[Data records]
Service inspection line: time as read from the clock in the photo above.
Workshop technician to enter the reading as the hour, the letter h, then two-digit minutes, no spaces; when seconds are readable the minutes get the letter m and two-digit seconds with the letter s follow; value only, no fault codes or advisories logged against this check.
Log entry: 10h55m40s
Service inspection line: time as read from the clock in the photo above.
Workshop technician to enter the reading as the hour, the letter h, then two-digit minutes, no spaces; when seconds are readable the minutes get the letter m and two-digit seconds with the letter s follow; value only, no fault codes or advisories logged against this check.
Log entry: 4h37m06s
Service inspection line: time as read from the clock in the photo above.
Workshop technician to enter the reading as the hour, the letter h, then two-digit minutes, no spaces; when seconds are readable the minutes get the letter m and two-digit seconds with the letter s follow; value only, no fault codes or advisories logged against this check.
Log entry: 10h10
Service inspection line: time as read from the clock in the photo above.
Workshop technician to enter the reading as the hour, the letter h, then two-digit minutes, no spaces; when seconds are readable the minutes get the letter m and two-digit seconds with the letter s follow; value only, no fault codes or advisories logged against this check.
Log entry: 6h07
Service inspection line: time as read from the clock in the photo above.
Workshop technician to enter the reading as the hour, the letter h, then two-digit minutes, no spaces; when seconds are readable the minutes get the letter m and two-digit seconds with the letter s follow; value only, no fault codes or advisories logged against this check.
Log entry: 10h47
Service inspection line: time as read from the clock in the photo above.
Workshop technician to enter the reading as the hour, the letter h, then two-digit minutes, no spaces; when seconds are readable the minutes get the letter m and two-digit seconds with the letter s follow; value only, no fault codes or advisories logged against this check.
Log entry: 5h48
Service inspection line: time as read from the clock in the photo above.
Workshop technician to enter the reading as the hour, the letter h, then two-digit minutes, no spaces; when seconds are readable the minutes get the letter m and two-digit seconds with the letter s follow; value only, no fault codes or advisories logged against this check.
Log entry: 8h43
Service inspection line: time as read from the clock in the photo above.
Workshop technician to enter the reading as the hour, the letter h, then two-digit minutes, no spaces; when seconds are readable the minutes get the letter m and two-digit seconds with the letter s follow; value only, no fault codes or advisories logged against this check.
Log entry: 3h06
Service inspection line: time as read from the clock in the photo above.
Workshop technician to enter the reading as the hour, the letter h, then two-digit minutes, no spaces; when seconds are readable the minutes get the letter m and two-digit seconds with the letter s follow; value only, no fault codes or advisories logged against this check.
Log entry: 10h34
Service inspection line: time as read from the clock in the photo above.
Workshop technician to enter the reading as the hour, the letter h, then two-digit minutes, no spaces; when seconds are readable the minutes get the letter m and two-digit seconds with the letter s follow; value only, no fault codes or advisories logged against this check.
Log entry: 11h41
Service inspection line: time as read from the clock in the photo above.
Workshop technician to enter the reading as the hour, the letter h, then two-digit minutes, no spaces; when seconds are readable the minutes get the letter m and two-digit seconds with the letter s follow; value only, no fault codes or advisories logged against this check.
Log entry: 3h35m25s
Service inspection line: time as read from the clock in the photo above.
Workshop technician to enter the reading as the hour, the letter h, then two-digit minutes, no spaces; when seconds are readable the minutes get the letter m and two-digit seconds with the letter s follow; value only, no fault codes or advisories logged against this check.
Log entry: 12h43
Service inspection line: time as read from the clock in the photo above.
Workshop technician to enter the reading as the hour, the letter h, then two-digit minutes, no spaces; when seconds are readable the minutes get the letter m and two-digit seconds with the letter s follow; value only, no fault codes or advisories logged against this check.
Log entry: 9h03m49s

• [Exercise brief] Turn every line of the entries above into a JSON array of strings, with one string per line and blank lines left out.

• [Answer for the task]
[
  "Service inspection line: time as read from the clock in the photo above.",
  "Workshop technician to enter the reading as the hour, the letter h, then two-digit minutes, no spaces; when seconds are readable the minutes get the letter m and two-digit seconds with the letter s follow; value only, no fault codes or advisories logged against this check.",
  "Log entry: 10h55m40s",
  "Service inspection line: time as read from the clock in the photo above.",
  "Workshop technician to enter the reading as the hour, the letter h, then two-digit minutes, no spaces; when seconds are readable the minutes get the letter m and two-digit seconds with the letter s follow; value only, no fault codes or advisories logged against this check.",
  "Log entry: 4h37m06s",
  "Service inspection line: time as read from the clock in the photo above.",
  "Workshop technician to enter the reading as the hour, the letter h, then two-digit minutes, no spaces; when seconds are readable the minutes get the letter m and two-digit seconds with the letter s follow; value only, no fault codes or advisories logged against this check.",
  "Log entry: 10h10",
  "Service inspection line: time as read from the clock in the photo above.",
  "Workshop technician to enter the reading as the hour, the letter h, then two-digit minutes, no spaces; when seconds are readable the minutes get the letter m and two-digit seconds with the letter s follow; value only, no fault codes or advisories logged against this check.",
  "Log entry: 6h07",
  "Service inspection line: time as read from the clock in the photo above.",
  "Workshop technician to enter the reading as the hour, the letter h, then two-digit minutes, no spaces; when seconds are readable the minutes get the letter m and two-digit seconds with the letter s follow; value only, no fault codes or advisories logged against this check.",
  "Log entry: 10h47",
  "Service inspection line: time as read from the clock in the photo above.",
  "Workshop technician to enter the reading as the hour, the letter h, then two-digit minutes, no spaces; when seconds are readable the minutes get the letter m and two-digit seconds with the letter s follow; value only, no fault codes or advisories logged against this check.",
  "Log entry: 5h48",
  "Service inspection line: time as read from the clock in the photo above.",
  "Workshop technician to enter the reading as the hour, the letter h, then two-digit minutes, no spaces; when seconds are readable the minutes get the letter m and two-digit seconds with the letter s follow; value only, no fault codes or advisories logged against this check.",
  "Log entry: 8h43",
  "Service inspection line: time as read from the clock in the photo above.",
  "Workshop technician to enter the reading as the hour, the letter h, then two-digit minutes, no spaces; when seconds are readable the minutes get the letter m and two-digit seconds with the letter s follow; value only, no fault codes or advisories logged against this check.",
  "Log entry: 3h06",
  "Service inspection line: time as read from the clock in the photo above.",
  "Workshop technician to enter the reading as the hour, the letter h, then two-digit minutes, no spaces; when seconds are readable the minutes get the letter m and two-digit seconds with the letter s follow; value only, no fault codes or advisories logged against this check.",
  "Log entry: 10h34",
  "Service inspection line: time as read from the clock in the photo above.",
  "Workshop technician to enter the reading as the hour, the letter h, then two-digit minutes, no spaces; when seconds are readable the minutes get the letter m and two-digit seconds with the letter s follow; value only, no fault codes or advisories logged against this check.",
  "Log entry: 11h41",
  "Service inspection line: time as read from the clock in the photo above.",
  "Workshop technician to enter the reading as the hour, the letter h, then two-digit minutes, no spaces; when seconds are readable the minutes get the letter m and two-digit seconds with the letter s follow; value only, no fault codes or advisories logged against this check.",
  "Log entry: 3h35m25s",
  "Service inspection line: time as read from the clock in the photo above.",
  "Workshop technician to enter the reading as the hour, the letter h, then two-digit minutes, no spaces; when seconds are readable the minutes get the letter m and two-digit seconds with the letter s follow; value only, no fault codes or advisories logged against this check.",
  "Log entry: 12h43",
  "Service inspection line: time as read from the clock in the photo above.",
  "Workshop technician to enter the reading as the hour, the letter h, then two-digit minutes, no spaces; when seconds are readable the minutes get the letter m and two-digit seconds with the letter s follow; value only, no fault codes or advisories logged against this check.",
  "Log entry: 9h03m49s"
]